Du 5 au 8 février 2026, l’esplanade de l’alliance franco Camerounaise de Dschang a servi de cadre aux activités de la 4e édition du Festival International Reconnection. Dans un foisonnement d’activités aux couleurs particulières, l’avant-dernière journée de cette édition a su sortir du lot, notamment avec un programme mêlant performances rituelles, slam, concours littéraire et luttes traditionnelles.
Comme pour mieux mettre en scène le thème « Sociétés secrètes et monde contemporain : quel équilibre pour une cohabitation pacifique ? » retenue pour cette édition, toutes les activités de la journée ont su intégrer des ingrédients de la cohabitation mais aussi du respect des codes anciens, confirmant la volonté des organisateurs, dont le promoteur Dieuzyl Temdieu, de conjuguer patrimoine culturel et expression artistique contemporaine. Malgré une coupure d’électricité et quelques tensions organisationnelles ayant retardé les répétitions techniques, les artistes programmés ont pu effectuer leur filage grâce à la mise en marche d’un groupe électrogène.
Parmi les prestations musicales, Guy Tsopmo et MZM Mama Yemba, accompagnés par les Virtuoses du Basel Band, ont offert au public des sonorités mêlant langue yemba, pidgin English et français, dans une fusion musicale saluée par les spectateurs.
Performance rituelle et symbolique
L’un des moments marquants de la soirée a été la prestation de Nji Essongo, un artiste performeur venu de Nanga Eboko. Entre performance artistique et rituel traditionnel, l’artiste a mis en scène des symboles d’abondance (riz, farine de maïs), de création (argile)0de purification et de transformation des énergies.
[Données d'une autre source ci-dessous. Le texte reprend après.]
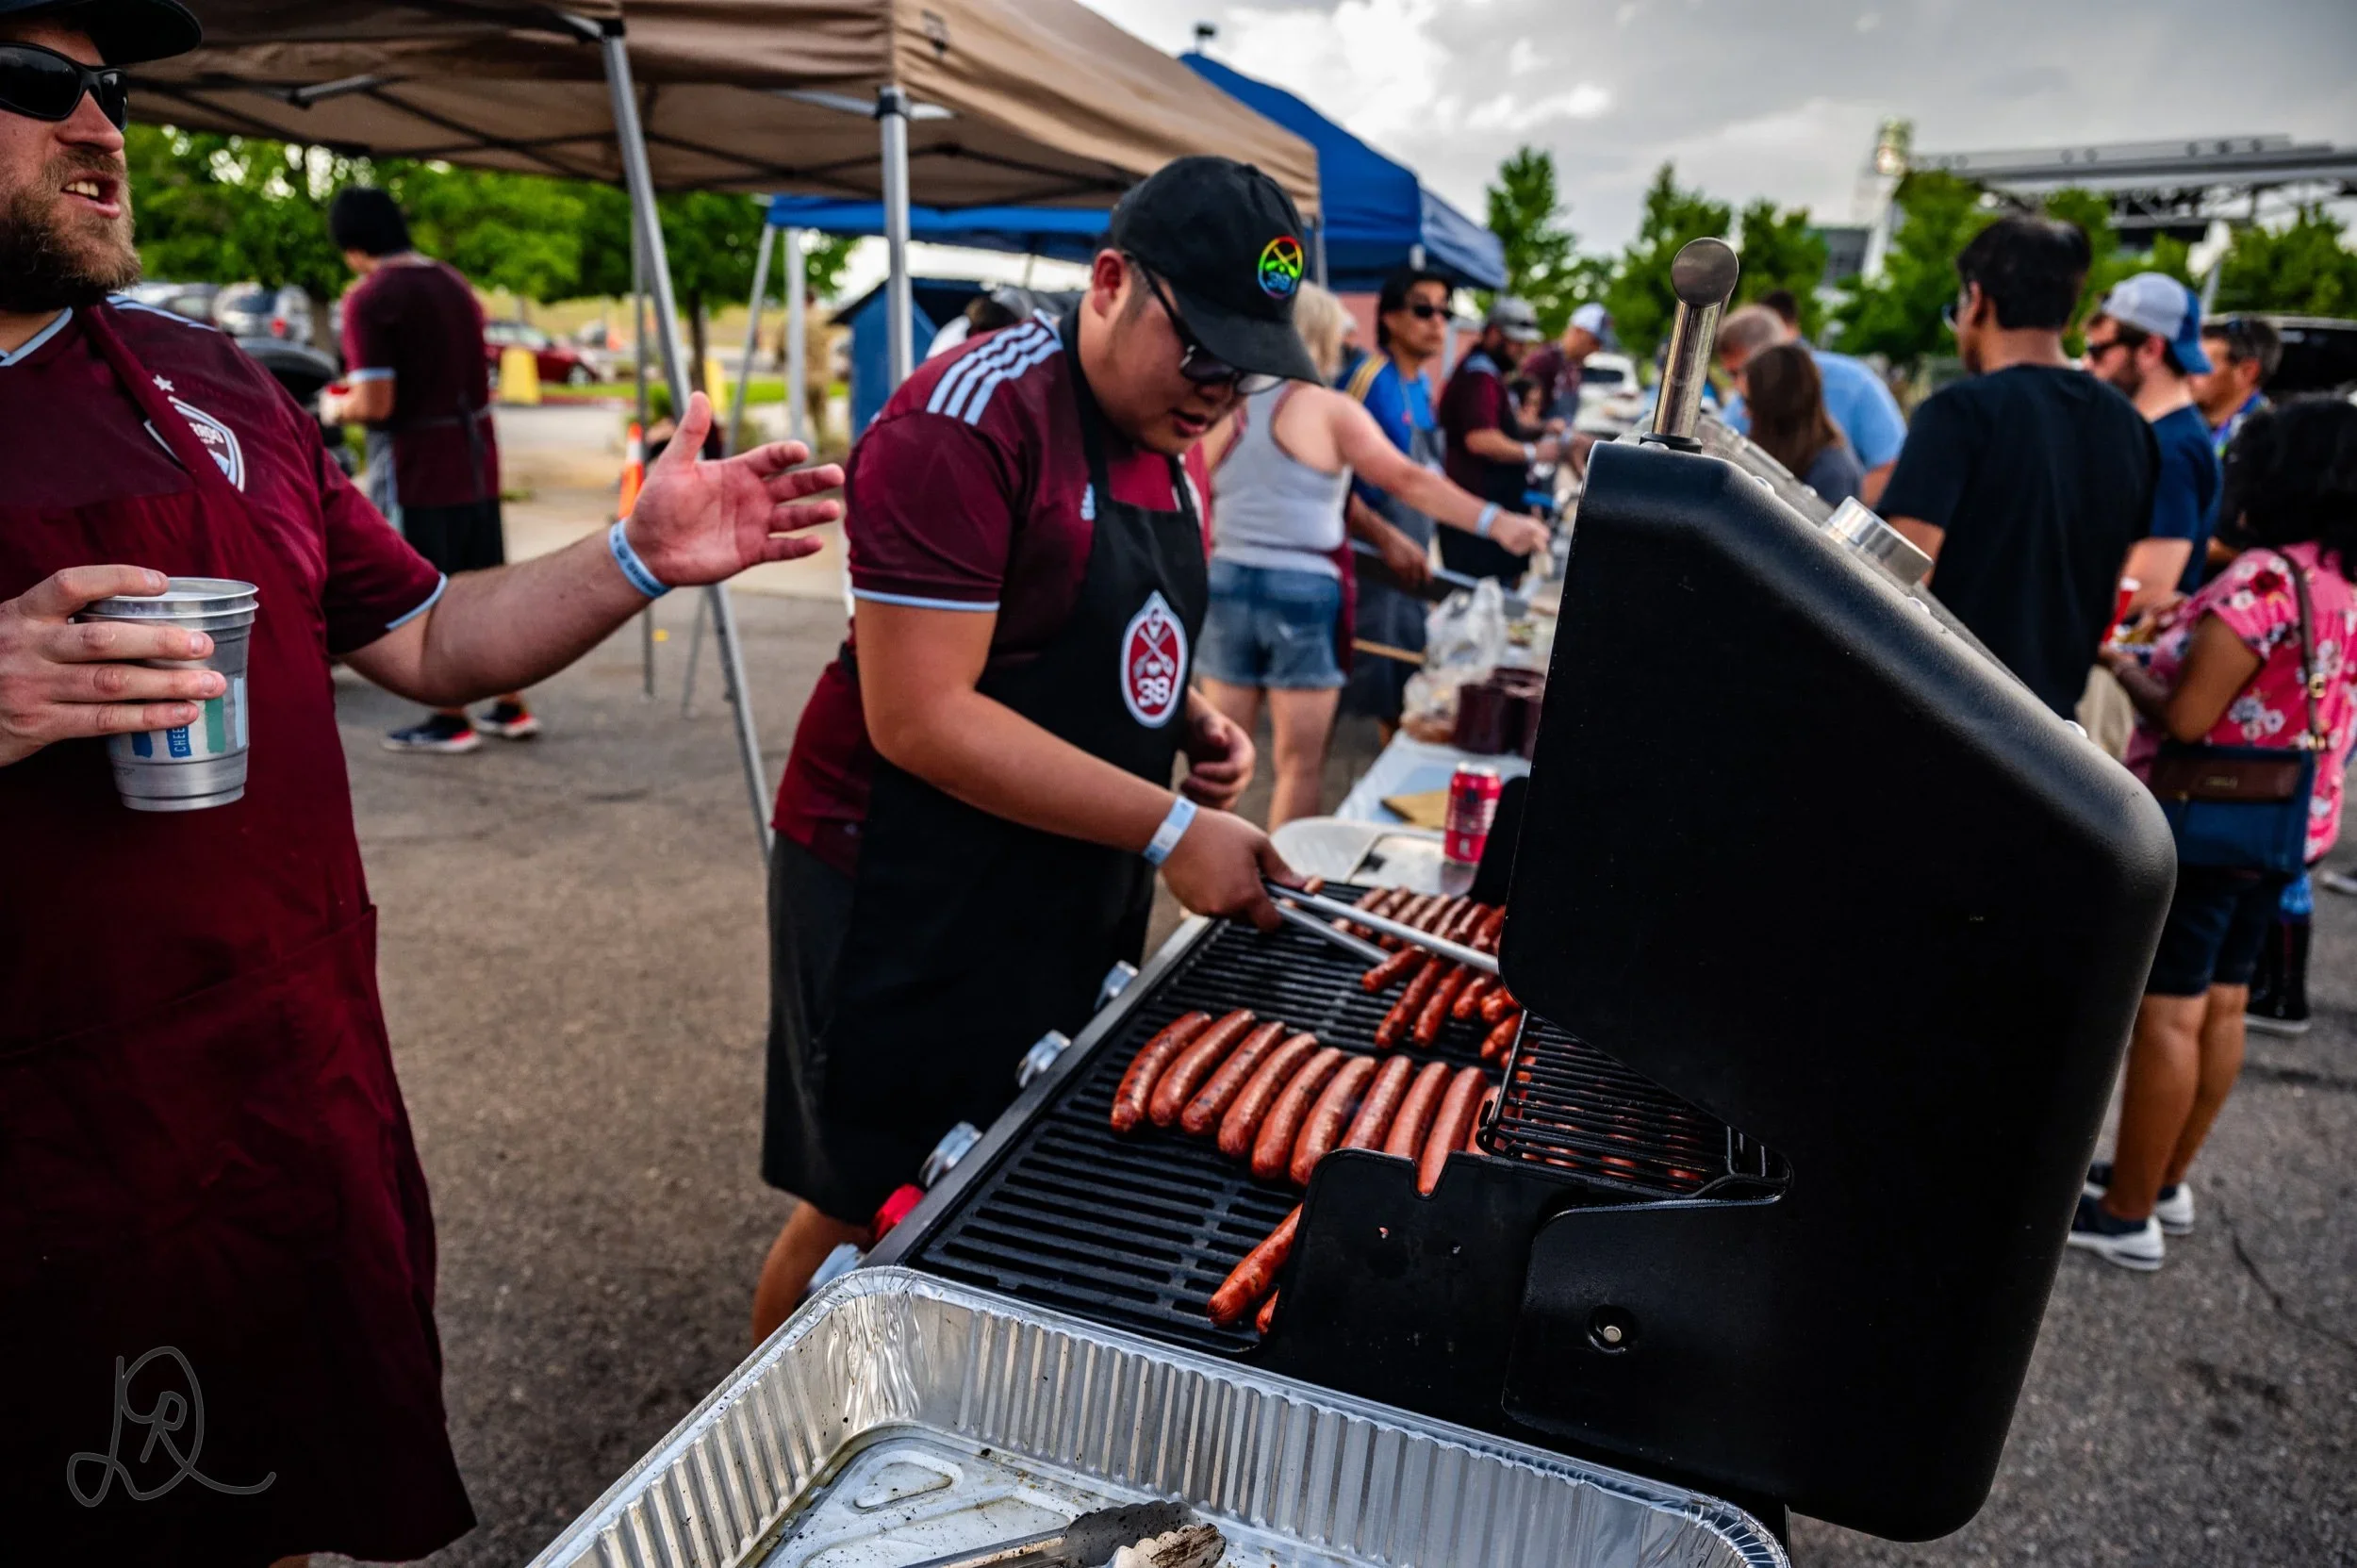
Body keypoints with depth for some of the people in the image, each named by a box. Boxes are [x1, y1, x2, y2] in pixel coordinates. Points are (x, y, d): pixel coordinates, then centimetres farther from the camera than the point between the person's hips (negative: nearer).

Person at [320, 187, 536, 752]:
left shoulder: (369, 300, -13)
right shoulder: (452, 283, 11)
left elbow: (376, 404, -20)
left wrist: (336, 409, 2)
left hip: (416, 470, -7)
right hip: (475, 460, 7)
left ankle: (451, 720, 10)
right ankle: (512, 708, 19)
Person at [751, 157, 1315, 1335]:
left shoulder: (1171, 445, 8)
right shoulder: (966, 424, -19)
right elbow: (919, 718, -24)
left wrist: (1193, 722, 0)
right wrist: (1168, 829, -24)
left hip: (1079, 904, 8)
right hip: (906, 901, -8)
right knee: (864, 1219, 8)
Des références au rituel Tso’ogo (cérémonie traditionnelle de purification, de guérison et de protection pratiquée chez les Eton) ont été perceptibles, notamment à travers l’usage de l’huile de palme et des éléments naturels : feu, eau, terre et air. La performance, ponctuée de libations et de chants en langue beti repris par le public, a suscité à la fois fascination et curiosité.
Slam et promotion des imaginaires africains
Le slam a ensuite pris le relais avec le jeune Kermiss, dont l’intervention a mis l’accent sur la nécessité de valoriser les imaginaires africains. « Nous devons réapprendre à nous réapproprier nos cultures », a-t-il déclaré devant un public attentif. La soirée a également été marquée par la remise des prix du concours d’écriture organisé avec le soutien de la maison d’édition Enidan Marketing, portée par l’écrivaine Nadine Nana Tangpi. Dans les catégories poésie et roman, plusieurs textes primés, notamment La malédiction d’une vierge, salué pour son ancrage dans les réalités contemporaines.
Luttes traditionnelles et danse Kana
La programmation s’est poursuivie avec des démonstrations de lutte traditionnelle, accompagnées de body painting et de percussions. Au plus fort de la nuit, la danse Kana a constitué l’un des temps forts. Autour d’un grand feu, les danseurs ont enchaîné figures et séquences rituelles, au rythme des tam-tams et du gong, instrument sacré utilisé dans certaines sociétés traditionnelles de l’Ouest-Cameroun, notamment au sein du Nkuifo.
Le rituel de la poule et la cuisson de viande dans l’huile de palme, les performeurs retournant les morceaux de viande à mains nues dans une huile chauffée à blanc, devant la grande surprise du public partagé entre l’émerveillement et la peur.
Un espace de transmission culturelle
Au-delà des performances, le Festival International Reconnection se présente comme un espace de dialogue entre traditions et modernité. À travers son thème annuel, il interroge la place des sociétés secrètes et des pratiques culturelles ancestrales dans un monde contemporain en mutation.
La soirée s’est achevée par trois prestations musicales, concluant un programme dense qui illustre l’ambition du festival : promouvoir le patrimoine culturel tout en offrant une plateforme d’expression aux artistes contemporains.